Helm requires additional permissions (more than the default level) in v1.8 or greater. Execute these commands:

kubectl create serviceaccount --namespace kube-system tiller
kubectl create clusterrolebinding tiller-cluster-rule --clusterrole=cluster-admin --serviceaccount=kube-system:tiller
kubectl patch deploy --namespace kube-system tiller-deploy -p '{"spec":{"template":{"spec":{"serviceAccount":"tiller"}}}}'      
helm init --service-account tiller --upgrade --wait

Executable Not Found

Symptom:

executable not found in $PATH

Resolution:

This error appears on the events tab of a container to indicate that xfs is not supported on Container OS (COS). To resolve this, use Ubuntu OS on the node.

Sandbox Has Changed

Symptom:

Sandbox has changed

Resolution:

This error appears on the events tab of a container to indicate that sysctl settings have become corrupted or failed. To resolve this, remove the sysctl settings from pod YAML file.

Connection Timed

Symptom:

 getsocket() connection timed 

Resolution:

This error can occur when accessing http://localhost:8001/ui, a kubectl proxy address. Make sure that there is a connection between the master and worker nodes where kubernetes-dashboard is running. A network tag on the nodes like gpcloud-internal can establish a route among the nodes.

Unable to Connect to the Server

Symptom:

kubectl get nodes -w
Unable to connect to the server: x509: certificate is valid for 10.100.200.1, 35.199.191.209, not 35.197.83.225

Resolution:

This error indicates that you have chosen to update the wrong Load Balancer. Each cluster has its own load balancer for the Kubernetes master, with a certificate for access. Refer to the workspace/samples/scripts/create_pks_cluster_on_gcp.bash script for Bash commands that help to determine the master IP address for a given cluster name, and the commands used to attach to a Load Balancer.
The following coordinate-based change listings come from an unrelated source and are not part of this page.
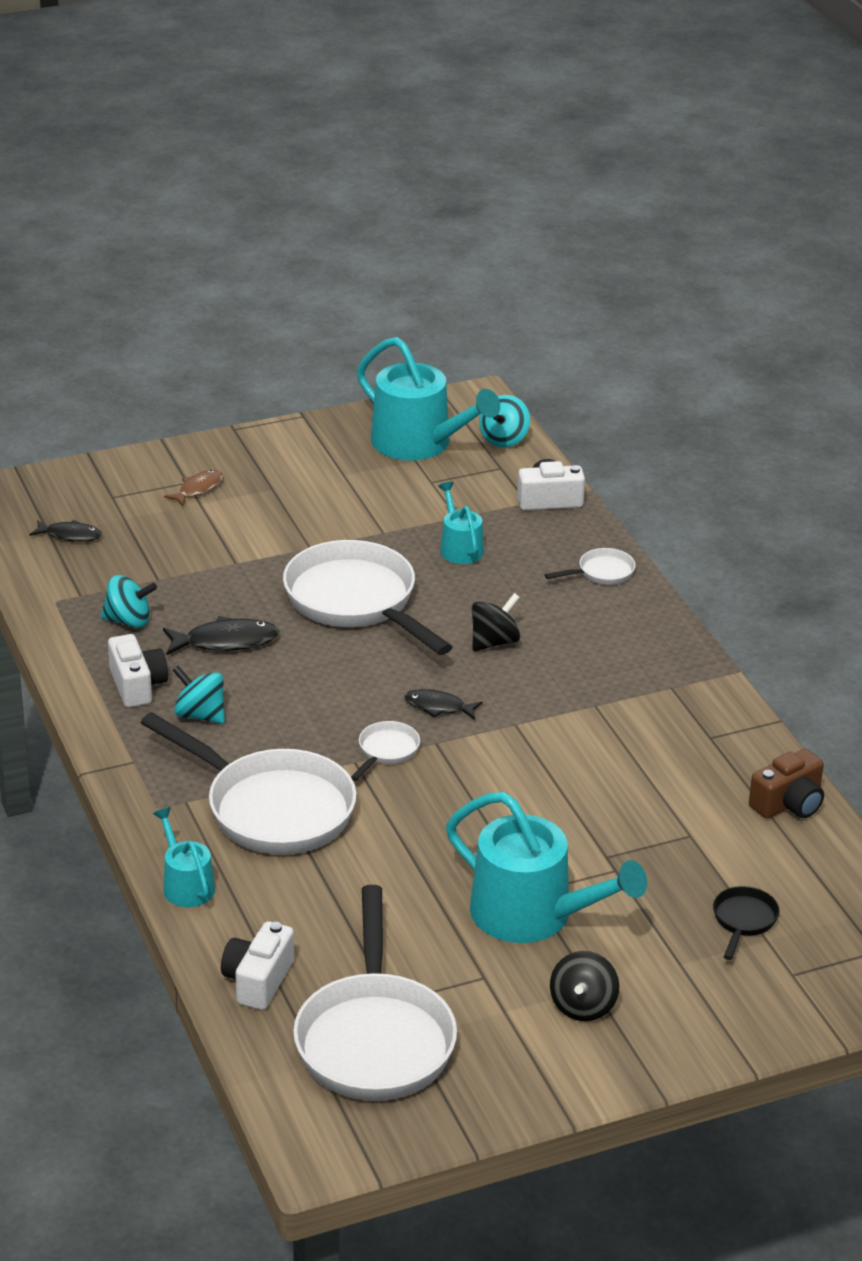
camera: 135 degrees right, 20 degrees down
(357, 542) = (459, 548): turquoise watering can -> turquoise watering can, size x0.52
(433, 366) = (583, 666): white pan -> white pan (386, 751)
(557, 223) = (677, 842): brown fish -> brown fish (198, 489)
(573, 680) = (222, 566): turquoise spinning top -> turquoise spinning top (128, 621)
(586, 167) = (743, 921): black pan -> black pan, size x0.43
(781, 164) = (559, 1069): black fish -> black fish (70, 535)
Permission Denied Error when Stopping Greenplum

Symptom:

kubectl exec -it master bash
$ gpstop -u

#
# Exits with Permission denied error
#
.
20180828:14:34:53:002448 gpstop:master:gpadmin-[CRITICAL]:-Error occurred: Error Executing Command:
 Command was: 'ssh -o 'StrictHostKeyChecking no' master ". /opt/gpdb/greenplum_path.sh; $GPHOME/bin/pg_ctl reload -D /greenplum/data-1"'
rc=1, stdout='', stderr='pg_ctl: could not send reload signal (PID: 2137): Permission denied'

Resolution:

This error occurs because of the ssh context that Docker uses. Commands that are issued to a process have to use the same context as the originator of the process. This issue is fixed in recent Docker versions, but the fixes have not reached the latest kubernetes release. To avoid this issue, use the same ssh context that you used to initialize the Greenplum cluster. For example, if you used a kubectl session to initialize Greenplum, then use another kubectl session to run gpstop and stop Greenplum.